Quants is short for "Quantitative Analysts". Quants are mathematicians, statisticians, and computer scientists who try to use mathematical formulas and computer models to predict the direction of the stock market. The finance investment industry uses quants to try to gain an edge in the market. After all, if you are able to predict the direction of the market with a bit of certainty and are able to detect whether the market is overvalued or undervalued, then you are able to make investment decisions to your advantage.
Among the first quants is Ed Thorp. Thorp was profiled in the Scott Patterson's book "The Quants: How a New Breed of Math Whizzes Conquered Wall Street and Nearly Destroyed It". Scott Patterson is staff reporter for Wall Street Journal. Ed Thorp and Scott Patterson were interviewed by Terry Gross in the NPR program "Fresh Air". Thorp taught at MIT and developed a system of counting blackjack cards that would often beat the house. This was back then when card counting was still new.

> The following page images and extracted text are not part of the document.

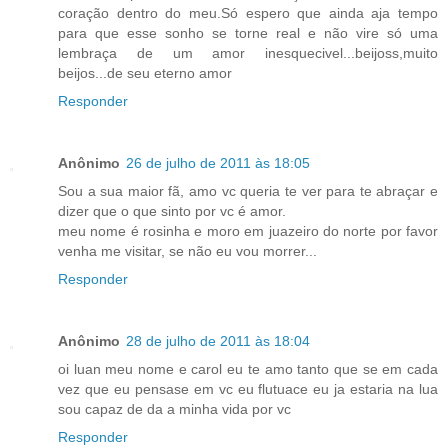
coração dentro do meu.Só espero que ainda aja tempo
para que esse sonho se torne real e não vire só uma
lembraça de um amor inesquecivel...beijoss,muito
beijos...de seu eterno amor
Responder
Anônimo
26 de julho de 2011 às 18:05
Sou a sua maior fã, amo vc queria te ver para te abraçar e
dizer que o que sinto por vc é amor.
meu nome é rosinha e moro em juazeiro do norte por favor
venha me visitar, se não eu vou morrer...
Responder
Anônimo
28 de julho de 2011 às 18:04
oi luan meu nome e carol eu te amo tanto que se em cada
vez que eu pensase em vc eu flutuace eu ja estaria na lua
sou capaz de da a minha vida por vc
Responder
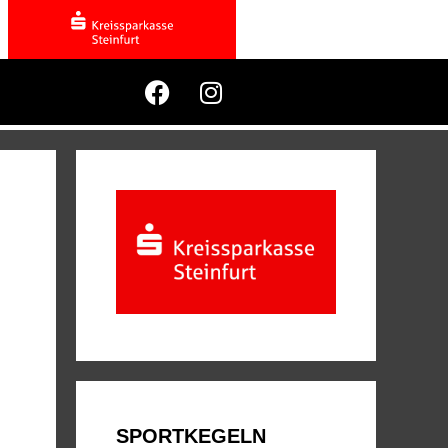
i
SPORTKEGELN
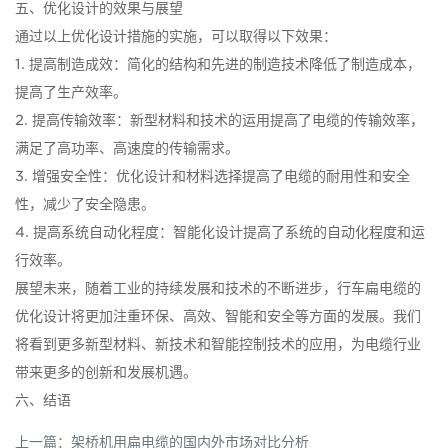
五、优化设计的效果与展望
通过以上优化设计措施的实施，可以取得以下效果：
1. 提高制造成效：简化的结构和先进的制造技术降低了制造成本，
提高了生产效率。
2. 提高传输效率：新型材料和技术的运用提高了电缆的传输效率，
满足了高功率、高速度的传输需求。
3. 增强安全性：优化设计和材料选择提高了电缆的耐用性和安全
性，减少了安全隐患。
4. 提高系统自动化程度：智能化设计提高了系统的自动化程度和运
行效率。
展望未来，随着工业的持续发展和技术的不断进步，行车扁电缆的
优化设计将更加注重环保、高效、智能和安全等方面的发展。我们
将看到更多新型材料、新技术和智能控制技术的应用，为电缆行业
带来更多的创新和发展机遇。
六、结语
上一篇：
架桥机用扁电缆的国内外市场对比分析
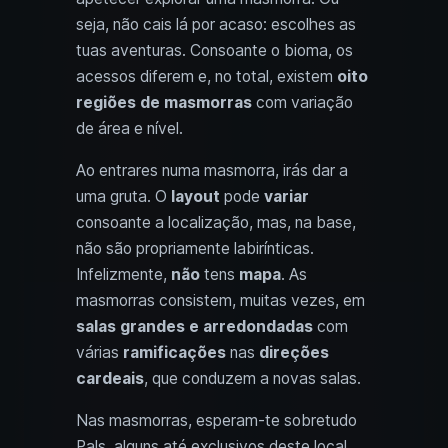
seja, não cais lá por acaso: escolhes as
tuas aventuras. Consoante o bioma, os
acessos diferem e, no total, existem
oito
regiões de masmorras
com variação
de área e nível.
Ao entrares numa masmorra, irás dar a
uma gruta. O
layout
pode
variar
consoante a localização, mas, na base,
não são propriamente labirínticas.
Infelizmente,
não
tens
mapa
. As
masmorras consistem, muitas vezes, em
salas grandes e arredondadas
com
várias
ramificações
nas
direções
cardeais
, que conduzem a novas salas.
Nas masmorras, esperam-te sobretudo
Pals, alguns até exclusivos deste local.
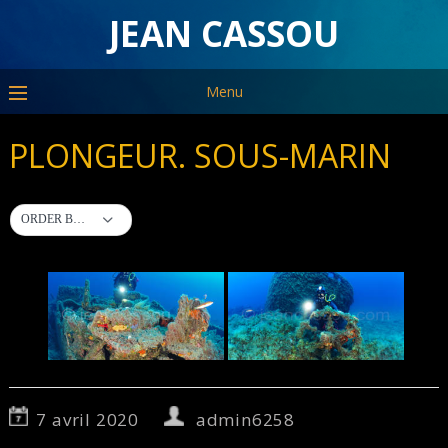
JEAN CASSOU
Menu
PLONGEUR. SOUS-MARIN
ORDER BY DEFAULT
7 avril 2020
admin6258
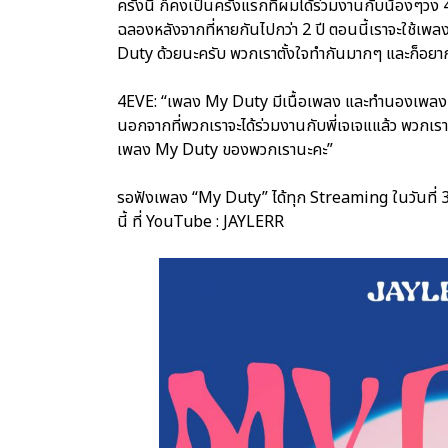
ครั้งนี้ ก็คงเป็นครั้งแรกที่ผมได้ร่วมงานกับน้องๆว
ฉลองหลังจากที่หายกันไปกว่า 2 ปี ตอนนี้เราจะใช้เ
Duty ด้วยนะครับ พวกเราตั้งใจทำกันมากๆ และก็อยาก
4EVE: “เพลง My Duty มีเนื้อเพลง และทำนองเพลงเป็
นอกจากที่พวกเราจะได้ร่วมงานกับพี่เจเจแแล้ว พวกเรา
เพลง My Duty ของพวกเรานะคะ”
รอฟังเพลง “My Duty” ได้ทุก Streaming ในวันที่ 3
นี้ ที่ YouTube : JAYLERR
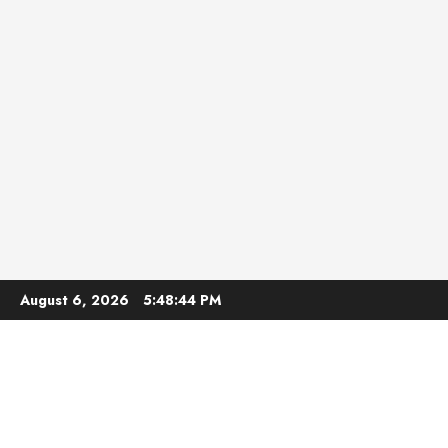
Skip
August 6, 2026
5:48:46 PM
to
content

Back in 1962, he explained how he count cards in his book "Beat the Dealer: A Winning Strategy for the Game of Twenty-One"After seeing that his mathematical models worked successfully in the casinos, he used mathematics and computers to see if he can beat the stock market.  Thorp says "the biggest casino in the world appear to be Wall Street" [quote from Fresh Air program]. So that is how he became a quant trader and a hedge fund manager.


Work of the Quants

Other people considered quants that made contributions to quantitative finance are Harry Markowitz's published the paper "Portfolio Selection" in 1952 and Robert Merton who used stochastic calculus in 1969 in the finance field.
The work of the quants gave rise to the famous Black-Scholes formula for options pricing. The formula was named after Fischer Black and Myron Scholes who wrote the paper The Pricing of Options and Corporate Liabilities in 1973.  This work won Black and Scholes the Nobel Prize in Economics in 1977 for "a new method to determine the value of derivatives".